- Relator(a)
- Ministro Raul Araújo
- Órgão julgador
- Quarta Turma
- Data do julgamento
- 14/03/2022
- Data de publicação
- 23/03/2022
STJ – Acórdão, Rel. Ministro Raul Araújo, Quarta Turma, j. 14/03/2022, p. 23/03/2022
PROCESSUAL CIVIL E CIVIL. AGRAVO INTERNO NO AGRAVO EM RECURSO ESPECIAL. AÇÃO DE INDENIZAÇÃO. DANOS MORAIS E ESTÉTICOS. ATROPELAMENTO DE USUÁRIA DE COLETIVO. AUSÊNCIA DE VIOLAÇÃO AOS ARTS. 489 E 1.022 DO CPC/2015. SEGURO DPV AT. COMPENSAÇÃO. POSSIBILIDADE. DESNECESSIDADE DE COMPROVAÇÃO DO RECEBIMENTO PELO SEGURADO. REVISÃO DOS VALORES DAS REPARAÇÕES POR DANOS MORAIS E ESTÉTICOS. CABIMENTO NO CASO CONCRETO. AGRAVO INTERNO PROVIDO. RECURSO ESPECIAL PARCIALMENTE PROVIDO. 1. Não se verifica a alegada violação aos arts. 489 e 1.022 do CPC/2015, na medida em que a eg. Corte estadual dirimiu, fundamentadamente, os pontos essenciais ao deslinde da controvérsia. 2. Segundo o entendimento consolidado pela Segunda Seção, "a interpretação a ser dada à Súmula 246/STJ é no sentido de que a dedução do valor do seguro obrigatório da indenização judicialmente fixada dispensa a comprovação de seu recebimento ou mesmo de seu requerimento" (EREsp 1.191.598/DF, Rel.

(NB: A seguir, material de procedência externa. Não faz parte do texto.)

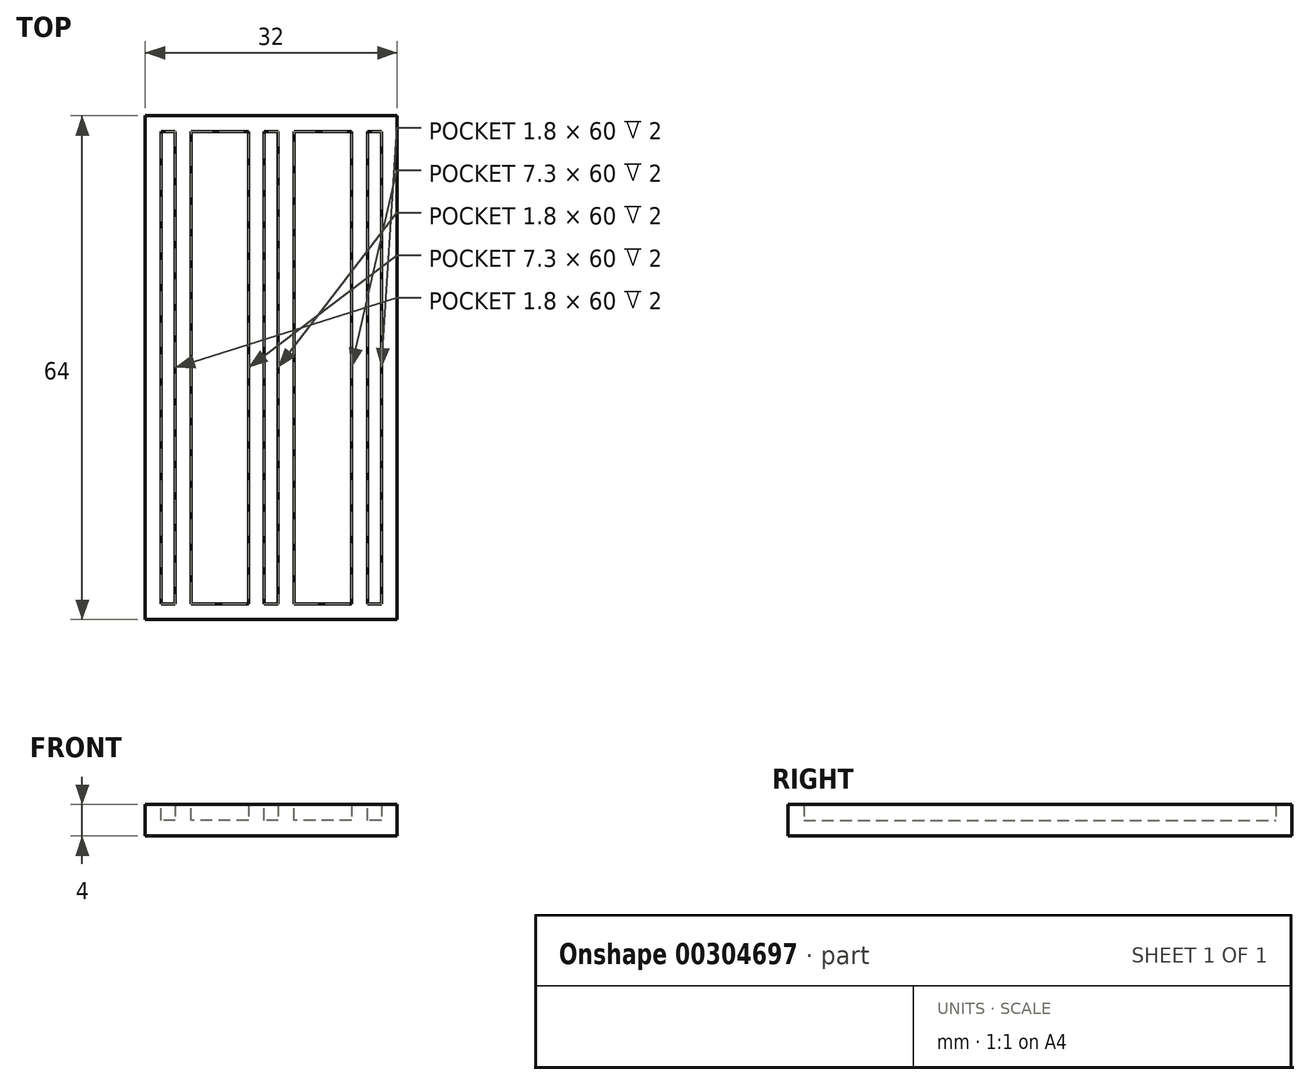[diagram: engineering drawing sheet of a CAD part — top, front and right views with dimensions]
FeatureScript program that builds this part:
annotation { "Feature Type Name" : "Feature", "Feature Type Description" : "" }
export const myFeature = defineFeature(function(context is Context, id is Id, definition is map)
    precondition{}
    {
        {
            var Q0;
            Q0=qCreatedBy(makeId("Front.planeOp"),FACE);
            var sketch = newSketch(context, id + "F0", { "sketchPlane" : qUnion([Q0])});
            skLineSegment(sketch, "E0", {"start": v(-16, 0) * mm, "end": v(16, 0) * mm});
            skLineSegment(sketch, "E1", {"start": v(16, 0) * mm, "end": v(16, 4) * mm});
            skLineSegment(sketch, "E2", {"start": v(16, 4) * mm, "end": v(14, 4) * mm});
            skLineSegment(sketch, "E3", {"start": v(14, 4) * mm, "end": v(14, 2) * mm});
            skLineSegment(sketch, "E4", {"start": v(14, 2) * mm, "end": v(12.2, 2) * mm});
            skLineSegment(sketch, "E5", {"start": v(12.2, 2) * mm, "end": v(12.2, 4) * mm});
            skLineSegment(sketch, "E6", {"start": v(12.2, 4) * mm, "end": v(10.2, 4) * mm});
            skLineSegment(sketch, "E7", {"start": v(10.2, 4) * mm, "end": v(10.2, 2) * mm});
            skLineSegment(sketch, "E8", {"start": v(10.2, 2) * mm, "end": v(2.9, 2) * mm});
            skLineSegment(sketch, "E9", {"start": v(2.9, 2) * mm, "end": v(2.9, 4) * mm});
            skLineSegment(sketch, "E10", {"start": v(2.9, 4) * mm, "end": v(0.9, 4) * mm});
            skLineSegment(sketch, "E11", {"start": v(0.9, 4) * mm, "end": v(0.9, 2) * mm});
            skLineSegment(sketch, "E12", {"start": v(0.9, 2) * mm, "end": v(-0.9, 2) * mm});
            skLineSegment(sketch, "E13", {"start": v(-0.9, 2) * mm, "end": v(-0.9, 4) * mm});
            skLineSegment(sketch, "E14", {"start": v(-0.9, 4) * mm, "end": v(-2.9, 4) * mm});
            skLineSegment(sketch, "E15", {"start": v(-2.9, 4) * mm, "end": v(-2.9, 2) * mm});
            skLineSegment(sketch, "E16", {"start": v(-2.9, 2) * mm, "end": v(-10.2, 2) * mm});
            skLineSegment(sketch, "E17", {"start": v(-10.2, 2) * mm, "end": v(-10.2, 4) * mm});
            skLineSegment(sketch, "E18", {"start": v(-10.2, 4) * mm, "end": v(-12.2, 4) * mm});
            skLineSegment(sketch, "E19", {"start": v(-12.2, 4) * mm, "end": v(-12.2, 2) * mm});
            skLineSegment(sketch, "E20", {"start": v(-12.2, 2) * mm, "end": v(-14, 2) * mm});
            skLineSegment(sketch, "E21", {"start": v(-14, 2) * mm, "end": v(-14, 4) * mm});
            skLineSegment(sketch, "E22", {"start": v(-14, 4) * mm, "end": v(-16, 4) * mm});
            skLineSegment(sketch, "E23", {"start": v(-16, 4) * mm, "end": v(-16, 0) * mm});
            skSolve(sketch);
        }
        {
            var Q0;
            Q0 = qSketchRegion(id + "F0", true);
            extrude(context, id + "F1", {"entities" : qUnion([Q0]), "depth" : 30 * mm, "hasSecondDirection" : true, "secondDirectionOppositeDirection" : true, "secondDirectionDepth" : 30 * mm});
        }
        {
            var Q0;
            Q0=makeQuery(id+"F1.opExtrude","CAP_FACE",FACE,{"disambiguationData":[OSD([sQuery(id+"F0.wireOp",EDGE,"E0"),sQuery(id+"F0.wireOp",EDGE,"E1"),sQuery(id+"F0.wireOp",EDGE,"E2"),sQuery(id+"F0.wireOp",EDGE,"E3"),sQuery(id+"F0.wireOp",EDGE,"E4"),sQuery(id+"F0.wireOp",EDGE,"E5"),sQuery(id+"F0.wireOp",EDGE,"E6"),sQuery(id+"F0.wireOp",EDGE,"E7"),sQuery(id+"F0.wireOp",EDGE,"E8"),sQuery(id+"F0.wireOp",EDGE,"E9"),sQuery(id+"F0.wireOp",EDGE,"E10"),sQuery(id+"F0.wireOp",EDGE,"E11"),sQuery(id+"F0.wireOp",EDGE,"E12"),sQuery(id+"F0.wireOp",EDGE,"E13"),sQuery(id+"F0.wireOp",EDGE,"E14"),sQuery(id+"F0.wireOp",EDGE,"E15"),sQuery(id+"F0.wireOp",EDGE,"E16"),sQuery(id+"F0.wireOp",EDGE,"E17"),sQuery(id+"F0.wireOp",EDGE,"E18"),sQuery(id+"F0.wireOp",EDGE,"E19"),sQuery(id+"F0.wireOp",EDGE,"E20"),sQuery(id+"F0.wireOp",EDGE,"E21"),sQuery(id+"F0.wireOp",EDGE,"E22"),sQuery(id+"F0.wireOp",EDGE,"E23")])],"isStart":false});
            var sketch = newSketch(context, id + "F2", { "sketchPlane" : qUnion([Q0])});
            skLineSegment(sketch, "E24.bottom", {"start": v(-16, 4) * mm, "end": v(16, 4) * mm});
            skLineSegment(sketch, "E24.top", {"start": v(-16, 0) * mm, "end": v(16, 0) * mm});
            skLineSegment(sketch, "E24.left", {"start": v(-16, 4) * mm, "end": v(-16, 0) * mm});
            skLineSegment(sketch, "E24.right", {"start": v(16, 4) * mm, "end": v(16, 0) * mm});
            skSolve(sketch);
        }
        {
            var Q0;
            Q0 = qSketchRegion(id + "F2", true);
            extrude(context, id + "F3", {"entities" : qUnion([Q0]), "operationType" : NewBodyOperationType.ADD, "depth" : 2 * mm});
        }
        {
            var Q0;
            Q0=makeQuery(id+"F1.opExtrude","CAP_FACE",FACE,{"disambiguationData":[OSD([sQuery(id+"F0.wireOp",EDGE,"E0"),sQuery(id+"F0.wireOp",EDGE,"E1"),sQuery(id+"F0.wireOp",EDGE,"E2"),sQuery(id+"F0.wireOp",EDGE,"E3"),sQuery(id+"F0.wireOp",EDGE,"E4"),sQuery(id+"F0.wireOp",EDGE,"E5"),sQuery(id+"F0.wireOp",EDGE,"E6"),sQuery(id+"F0.wireOp",EDGE,"E7"),sQuery(id+"F0.wireOp",EDGE,"E8"),sQuery(id+"F0.wireOp",EDGE,"E9"),sQuery(id+"F0.wireOp",EDGE,"E10"),sQuery(id+"F0.wireOp",EDGE,"E11"),sQuery(id+"F0.wireOp",EDGE,"E12"),sQuery(id+"F0.wireOp",EDGE,"E13"),sQuery(id+"F0.wireOp",EDGE,"E14"),sQuery(id+"F0.wireOp",EDGE,"E15"),sQuery(id+"F0.wireOp",EDGE,"E16"),sQuery(id+"F0.wireOp",EDGE,"E17"),sQuery(id+"F0.wireOp",EDGE,"E18"),sQuery(id+"F0.wireOp",EDGE,"E19"),sQuery(id+"F0.wireOp",EDGE,"E20"),sQuery(id+"F0.wireOp",EDGE,"E21"),sQuery(id+"F0.wireOp",EDGE,"E22"),sQuery(id+"F0.wireOp",EDGE,"E23")])],"isStart":true});
            var sketch = newSketch(context, id + "F4", { "sketchPlane" : qUnion([Q0])});
            skLineSegment(sketch, "E25.bottom", {"start": v(-16, 4) * mm, "end": v(16, 4) * mm});
            skLineSegment(sketch, "E25.top", {"start": v(-16, 0) * mm, "end": v(16, 0) * mm});
            skLineSegment(sketch, "E25.left", {"start": v(-16, 4) * mm, "end": v(-16, 0) * mm});
            skLineSegment(sketch, "E25.right", {"start": v(16, 4) * mm, "end": v(16, 0) * mm});
            skSolve(sketch);
        }
        {
            var Q0;
            Q0 = qSketchRegion(id + "F4", true);
            extrude(context, id + "F5", {"entities" : qUnion([Q0]), "operationType" : NewBodyOperationType.ADD, "depth" : 2 * mm});
        }
    });
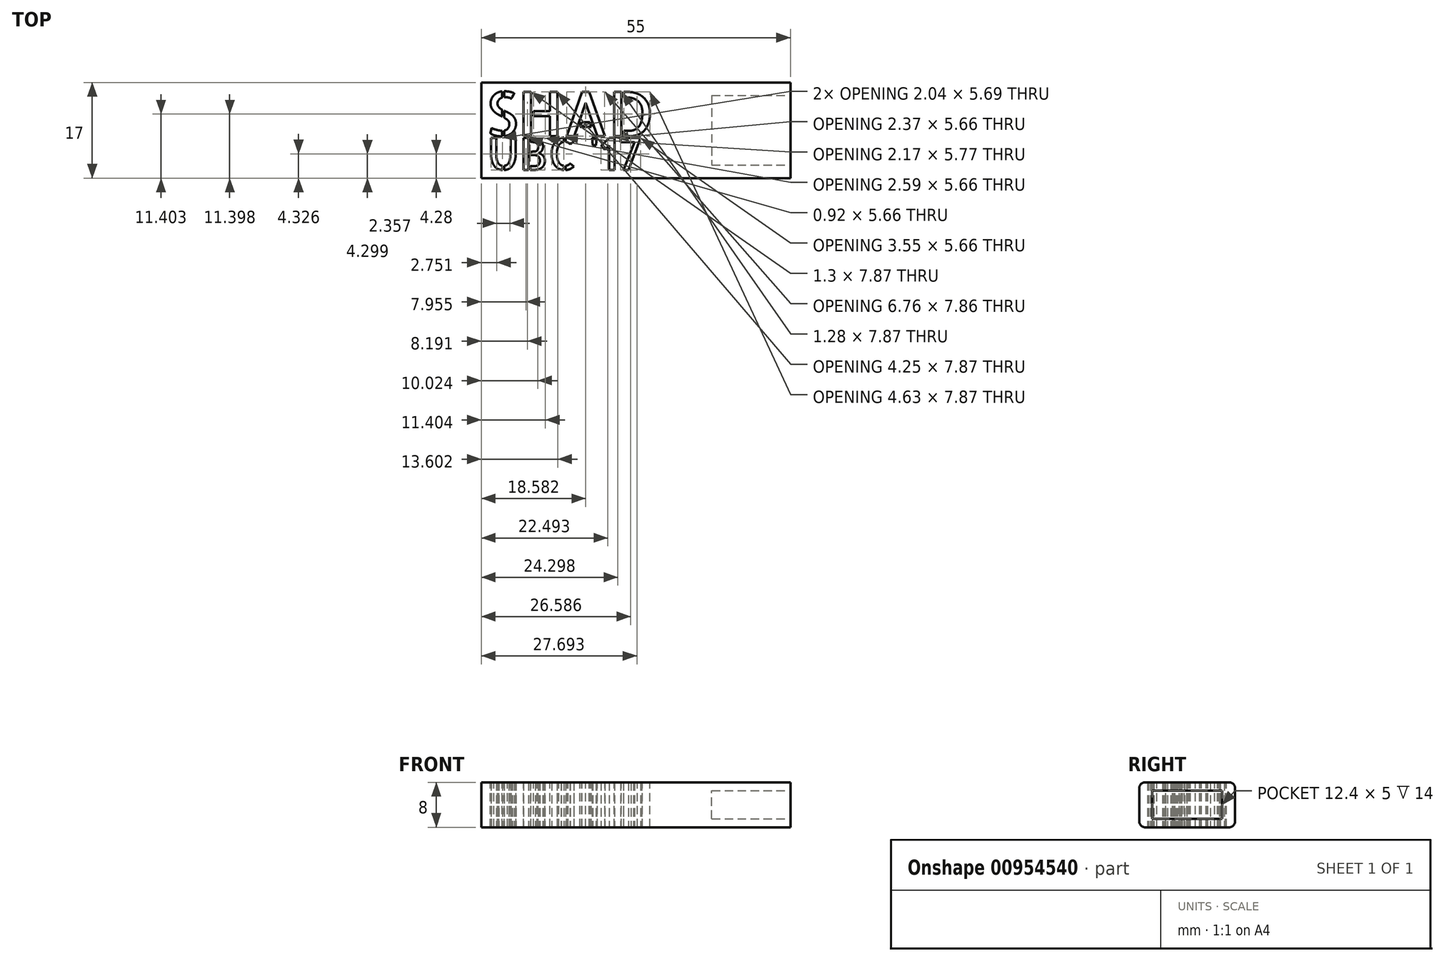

Ministro MARCO AURÉLIO BELLIZZE, SEGUNDA SEÇÃO, julgado em 26/04/2017, DJe de 03/05/2017). 3. O valor arbitrado pelas instâncias ordinárias a título de indenização por danos morais e estéticos pode ser revisto nas hipóteses em que a condenação se revelar irrisória ou exorbitante, distanciando-se dos padrões de razoabilidade e proporcionalidade. Na hipótese, considerando-se o caso concreto, no qual a agravada, em razão de acidente de responsabilidade da agravante - atropelamento por coletivo -, ficou afastada do trabalho por 60 dias e teve danos estéticos classificados como leves pelo perito, o montante fixado pelas instâncias ordinárias mostra-se elevado, impondo-se sua revisão. 4. Agravo interno provido para conhecer do agravo e dar parcial provimento ao recurso especial para: (i) reduzir o montante da reparação fixada a título de danos morais e estéticos para o total de R$30.000,00 (trinta mil reais), conforme especificado no voto; e (ii) autorizar seja o valor relativo ao seguro DPVAT deduzido do valor fixado judicialmente a título de reparação de danos. (AgInt no AREsp n. 1.167.987/RJ, relator Ministro Raul Araújo, Quarta Turma, julgado em 14/3/2022, DJe de 23/3/2022.)